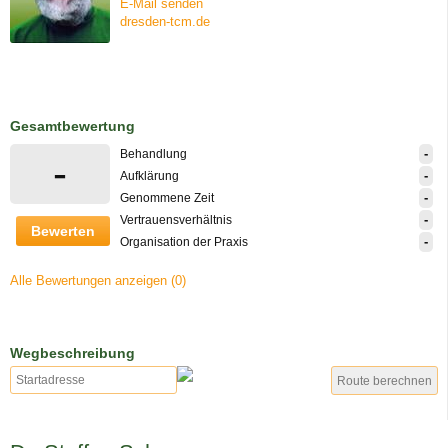
E-Mail senden
dresden-tcm.de
Gesamtbewertung
-
Behandlung
-
-
Aufklärung
-
Genommene Zeit
-
Vertrauensverhältnis
Bewerten
-
Organisation der Praxis
Alle Bewertungen anzeigen (0)
Wegbeschreibung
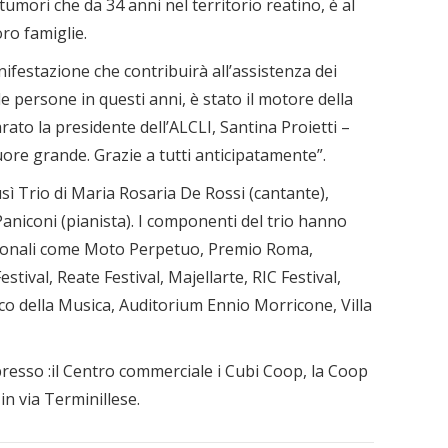
 tumori che da 34 anni nel territorio reatino, è al
oro famiglie.
estazione che contribuirà all’assistenza dei
le persone in questi anni, è stato il motore della
rato la presidente dell’ALCLI, Santina Proietti –
ore grande. Grazie a tutti anticipatamente”.
sì Trio di Maria Rosaria De Rossi (cantante),
Paniconi (pianista). I componenti del trio hanno
zionali come Moto Perpetuo, Premio Roma,
tival, Reate Festival, Majellarte, RIC Festival,
co della Musica, Auditorium Ennio Morricone, Villa
 presso :il Centro commerciale i Cubi Coop, la Coop
in via Terminillese.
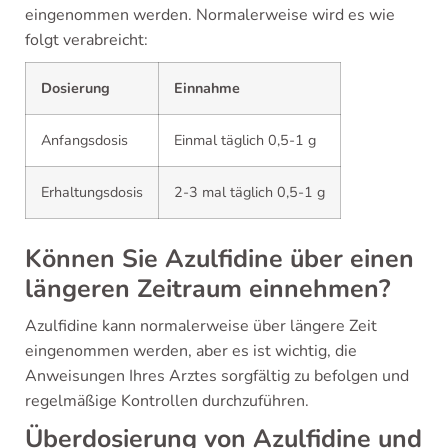
eingenommen werden. Normalerweise wird es wie
folgt verabreicht:
Dosierung
Einnahme
Anfangsdosis
Einmal täglich 0,5-1 g
Erhaltungsdosis
2-3 mal täglich 0,5-1 g
Können Sie Azulfidine über einen
längeren Zeitraum einnehmen?
Azulfidine kann normalerweise über längere Zeit
eingenommen werden, aber es ist wichtig, die
Anweisungen Ihres Arztes sorgfältig zu befolgen und
regelmäßige Kontrollen durchzuführen.
Überdosierung von Azulfidine und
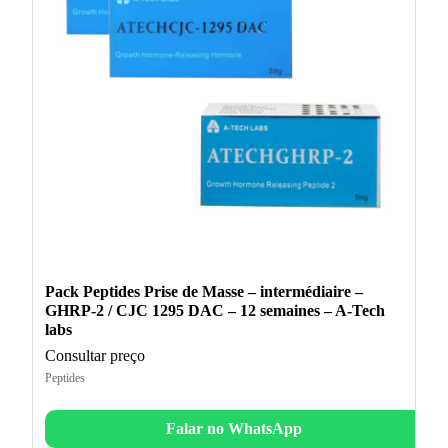
Pack Peptides Prise de Masse – intermédiaire –
GHRP-2 / CJC 1295 DAC – 12 semaines – A-Tech
labs
Consultar preço
Peptides
Falar no WhatsApp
★ ★ ★ ★ ★
### Problem to work on
Copy the lines above exactly and exclude every image.

### Your solution
E-Mail senden
dresden-tcm.de
Gesamtbewertung
-
Behandlung
-
-
Aufklärung
-
Genommene Zeit
-
Vertrauensverhältnis
Bewerten
-
Organisation der Praxis
Alle Bewertungen anzeigen (0)
Wegbeschreibung
 tumori che da 34 anni nel territorio reatino, è al
oro famiglie.
estazione che contribuirà all’assistenza dei
le persone in questi anni, è stato il motore della
rato la presidente dell’ALCLI, Santina Proietti –
ore grande. Grazie a tutti anticipatamente”.
sì Trio di Maria Rosaria De Rossi (cantante),
Paniconi (pianista). I componenti del trio hanno
zionali come Moto Perpetuo, Premio Roma,
tival, Reate Festival, Majellarte, RIC Festival,
co della Musica, Auditorium Ennio Morricone, Villa
 presso :il Centro commerciale i Cubi Coop, la Coop
in via Terminillese.
eingenommen werden. Normalerweise wird es wie
folgt verabreicht:
Dosierung
Einnahme
Anfangsdosis
Einmal täglich 0,5-1 g
Erhaltungsdosis
2-3 mal täglich 0,5-1 g
Können Sie Azulfidine über einen
längeren Zeitraum einnehmen?
Azulfidine kann normalerweise über längere Zeit
eingenommen werden, aber es ist wichtig, die
Anweisungen Ihres Arztes sorgfältig zu befolgen und
regelmäßige Kontrollen durchzuführen.
Überdosierung von Azulfidine und
Pack Peptides Prise de Masse – intermédiaire –
GHRP-2 / CJC 1295 DAC – 12 semaines – A-Tech
labs
Consultar preço
Peptides
Falar no WhatsApp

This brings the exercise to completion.